During its period of office, government officials have effective control of state assets and can regulate the access and use which “the people” may enjoy, and the officials may acquire and dispose of such assets. Nevertheless, in the long term, the people own state assets and can ultimately demand by their vote the use or disposal of those assets. If/when the people are unable to exercise such authoity they live in a totalitarian state.
In practice, even in the best of democracies, governments are unlikely to get voted in/out on the single issue of a minor asset because of the multidimensional factors of voting mentioned by Shannon Love — unless one invokes a referendum.
A good posting, pointing out some interesting things.
It shows an advantage of your approach – carefully reading the leftists (for want of better word), over mine (reading them only if I have to for some specific purpose).
Once upon a time there was a lefty named Nick Cohen. Sometime arround the build up to the Iraq war Nick started to realise there was a difference between him and his comrades. He couldn’t, at first, see what it was, but slowly, slowly it dawned on him: he was a decent human being and they were defective scum. For a few years he consoled himself with the thought that he, David Aaronivitch and this guy he met on the train once represented the “real left” wheras every other self-declared leftist was, on point of fact, a closet Tory.
Poor Nick struggled and struggled to maintain this beautiful fiction for years, but cracks began to show. “Is it right to steal people’s money at waste it in vast quantities?” he began to ask. “Perhaps not,” said the inistent voice in the back of his mind.
Leading the libertarian hordes in a victorious march on Westiminster, Nick thought “dayum, it seems so obvious now!”.

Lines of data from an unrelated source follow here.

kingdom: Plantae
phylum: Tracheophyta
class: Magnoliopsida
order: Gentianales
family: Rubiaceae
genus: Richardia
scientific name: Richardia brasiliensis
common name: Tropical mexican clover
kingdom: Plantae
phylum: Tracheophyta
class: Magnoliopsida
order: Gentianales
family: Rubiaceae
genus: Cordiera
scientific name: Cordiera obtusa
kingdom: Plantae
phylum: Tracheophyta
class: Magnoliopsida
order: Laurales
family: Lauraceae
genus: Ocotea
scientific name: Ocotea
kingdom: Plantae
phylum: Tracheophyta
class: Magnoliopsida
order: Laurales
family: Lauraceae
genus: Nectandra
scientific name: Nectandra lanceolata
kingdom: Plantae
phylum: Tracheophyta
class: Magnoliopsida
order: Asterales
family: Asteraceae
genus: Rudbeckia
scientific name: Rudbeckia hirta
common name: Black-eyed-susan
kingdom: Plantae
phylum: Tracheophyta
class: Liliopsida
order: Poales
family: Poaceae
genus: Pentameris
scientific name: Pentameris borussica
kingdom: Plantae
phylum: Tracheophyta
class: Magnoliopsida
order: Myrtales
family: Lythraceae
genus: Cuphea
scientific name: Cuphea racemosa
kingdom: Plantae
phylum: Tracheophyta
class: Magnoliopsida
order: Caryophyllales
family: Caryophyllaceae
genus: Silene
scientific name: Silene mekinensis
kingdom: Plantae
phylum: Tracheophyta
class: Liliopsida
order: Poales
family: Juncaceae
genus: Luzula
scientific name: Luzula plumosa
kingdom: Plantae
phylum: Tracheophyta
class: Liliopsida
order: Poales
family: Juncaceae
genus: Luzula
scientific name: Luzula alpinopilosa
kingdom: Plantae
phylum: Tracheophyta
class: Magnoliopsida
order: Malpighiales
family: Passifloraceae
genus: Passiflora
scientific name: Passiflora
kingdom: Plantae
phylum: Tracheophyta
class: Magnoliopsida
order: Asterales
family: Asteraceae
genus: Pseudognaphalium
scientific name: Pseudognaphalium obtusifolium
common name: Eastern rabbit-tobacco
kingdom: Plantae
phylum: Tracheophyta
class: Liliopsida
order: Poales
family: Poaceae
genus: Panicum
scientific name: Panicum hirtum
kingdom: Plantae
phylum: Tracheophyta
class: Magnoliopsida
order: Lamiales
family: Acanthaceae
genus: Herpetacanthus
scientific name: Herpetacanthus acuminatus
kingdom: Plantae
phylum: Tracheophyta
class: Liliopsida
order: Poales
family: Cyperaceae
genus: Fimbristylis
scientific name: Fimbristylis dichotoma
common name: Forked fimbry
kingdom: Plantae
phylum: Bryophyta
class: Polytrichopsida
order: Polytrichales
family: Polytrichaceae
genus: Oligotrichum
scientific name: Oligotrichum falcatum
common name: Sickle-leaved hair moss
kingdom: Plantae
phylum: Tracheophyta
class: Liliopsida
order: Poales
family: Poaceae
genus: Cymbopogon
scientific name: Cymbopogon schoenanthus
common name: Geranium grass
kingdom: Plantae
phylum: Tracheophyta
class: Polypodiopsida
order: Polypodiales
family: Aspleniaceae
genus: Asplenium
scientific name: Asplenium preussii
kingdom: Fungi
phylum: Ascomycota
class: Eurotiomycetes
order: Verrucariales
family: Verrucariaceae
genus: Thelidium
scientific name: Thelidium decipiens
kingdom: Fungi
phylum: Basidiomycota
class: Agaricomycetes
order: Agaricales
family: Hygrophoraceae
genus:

Verily a fable for our times.
Cohen is a good writer and his admission that as a leftie, he feels less upset about the NHS monstrosity than Farepak does him a modest amount of credit. One wonders if Cohen keeps thinking such thoughts, that eventual wisdom will break through, as it did for other former leftists like Paul Johnson, the late Bernard Levin, and others. Just to plant the seed of doubt in such minds is an achievement in itself.
This gets me thinking about how blogs like this one can play a part. As Perry has done with his “meta-context” idea, just getting some of the message into leftists’ and right-wing collectivists’ heads is a start. It is not intellectual victory, but victories in the battle of ideas are rarely won decisively, as in the Battle of Waterloo. It is a messier, more drawn-out process.
Cohen, like other maverick lefties such as Christopher Hitchens or some of the Spiked crowd, are on the whole, part of the whole post-Englightenment liberal tradition that we need to embrace and encourage.